Während akute Formen oft innerhalb weniger Wochen abklingen, kann die chronische Variante über Monate oder Jahre bestehen bleiben.

Chronische spontane Urtikaria – Artikelübersicht:

Chronische Urtikaria (CU) ist ein komplexes Krankheitsbild mit immunologischer Beteiligung – allerdings nicht IgE-vermittelt im klassischen Sinne wie bei der Typ-I-Allergie.

Dieser Artikel beleuchtet die medizinischen Grundlagen der Erkrankung, diagnostische Herausforderungen und therapeutische Ansätze, ergänzt durch persönliche Erfahrungen eines Betroffenen.

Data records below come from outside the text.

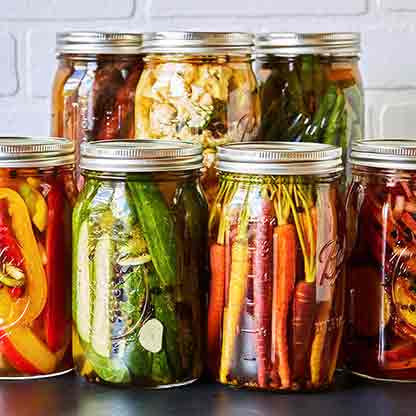
This screenshot has height=416, width=416. I want to click on glass jars, so click(313, 86), click(197, 106), click(119, 97), click(48, 229), click(115, 255), click(288, 271), click(364, 275).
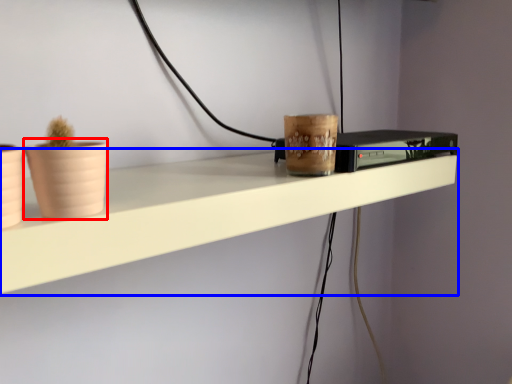
Question: Which object appears closest to the camera in this image, flowerpot (highlighted by a red box) or shelf (highlighted by a blue box)?

Choices:
 (A) flowerpot
 (B) shelf

Answer: (A)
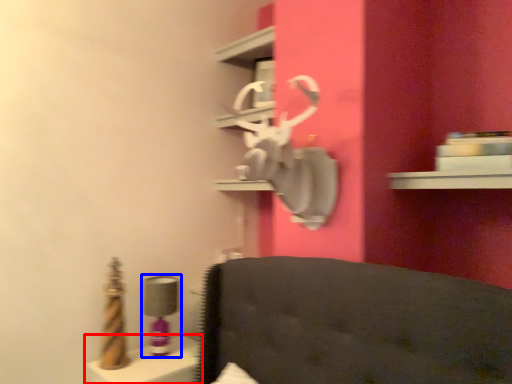
Question: Among these objects, which one is nearest to the camera, vanity (highlighted by a red box) or table lamp (highlighted by a blue box)?

Choices:
 (A) vanity
 (B) table lamp

Answer: (A)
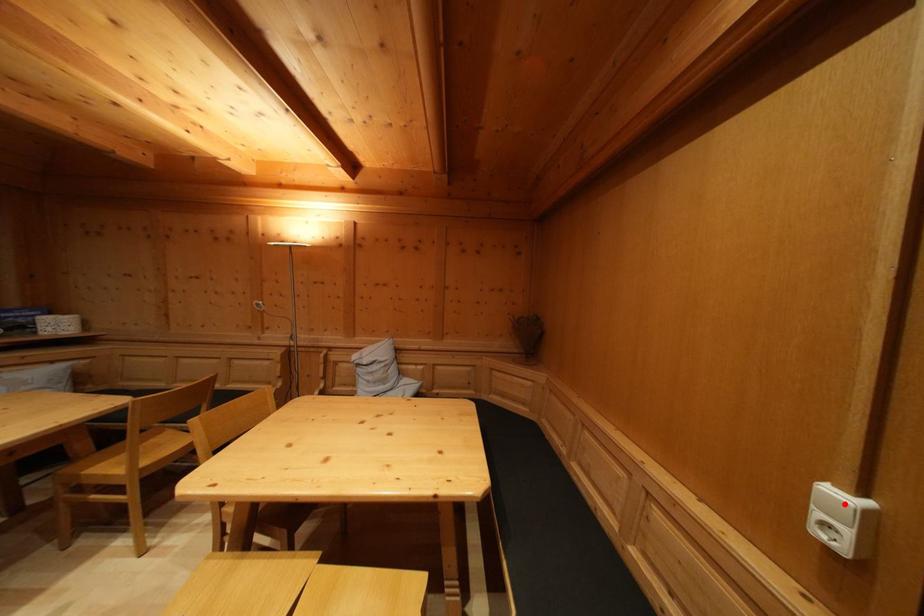
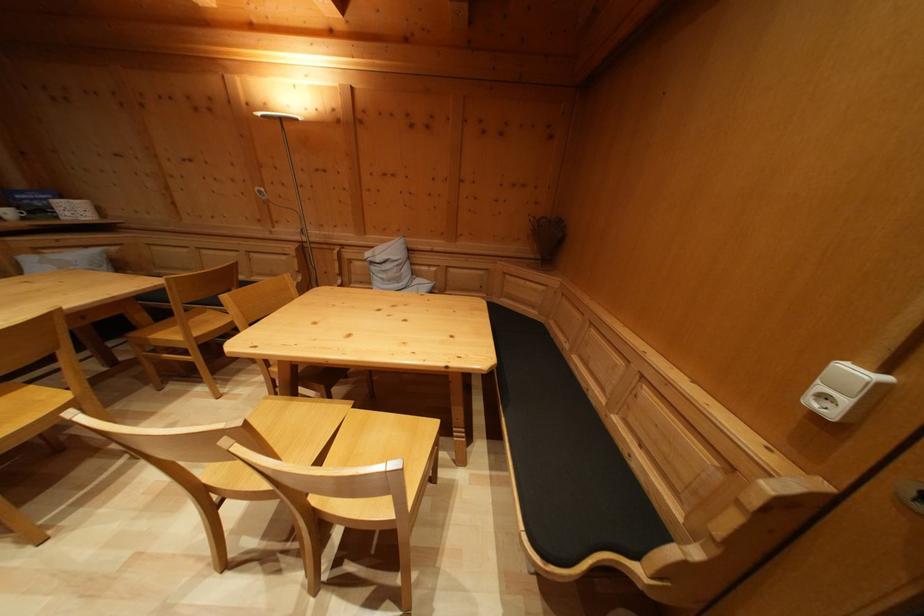
Locate, in the second image, the point that corresponds to the highlighted location in the first image.

(859, 379)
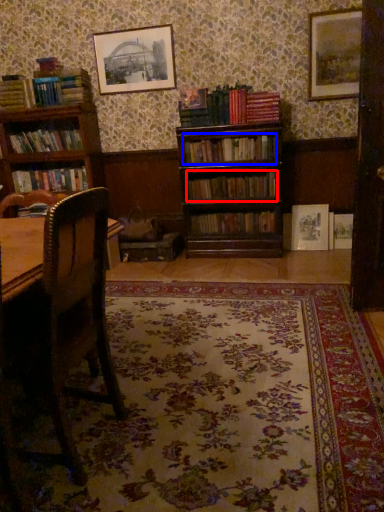
Question: Among these objects, which one is nearest to the camera, book (highlighted by a red box) or book (highlighted by a blue box)?

Choices:
 (A) book
 (B) book

Answer: (B)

Was ist chronische Urtikaria?

Urtikaria ist eine Hauterkrankung, die durch das plötzliche Auftreten von Quaddeln, Juckreiz und manchmal Schwellungen (Angioödeme) gekennzeichnet ist.

Die Erkrankung wird nach ihrer Dauer klassifiziert:​

Akute Urtikaria: Symptome bestehen weniger als sechs Wochen.
Chronische Urtikaria: Symptome bestehen länger als sechs Wochen.​

Die chronische Urtikaria wird weiter unterteilt in:​

  • Chronisch spontane Urtikaria (CSU): Symptome treten ohne erkennbare Auslöser auf.
  • Chronisch induzierbare Urtikaria (CIndU): Symptome werden durch spezifische Reize wie Kälte, Druck oder Wärme ausgelöst.

In einigen Fällen können beide Formen gleichzeitig auftreten, was die Diagnose und Behandlung erschwert.

Urtikaria (Nesselsucht) ist keine klassische Allergieform. Zwar kann Urtikaria in seltenen Fällen Symptom einer allergischen Reaktion sein – etwa bei einer IgE-vermittelten Nahrungsmittelallergie –, doch ist dies bei der chronischen spontanen Urtikaria (CSU) ausgesprochen selten.

Vielmehr entsteht die CSU meist durch eine fehlerhafte Immunantwort, Autoimmunprozesse oder andere, oft nicht identifizierbare Mechanismen, und nicht durch eine klassische Allergie.

Bei der Urtikaria handelt es sich typischerweise um eine allergieähnliche Reaktion des Körpers auf bestimmte Reize, aber nur in Ausnahmefällen um eine echte Allergie.

Bei der chronischen spontanen Urtikaria spielen Allergien in der Regel eine untergeordnete Rolle.

Pathophysiologie: Was passiert im Körper?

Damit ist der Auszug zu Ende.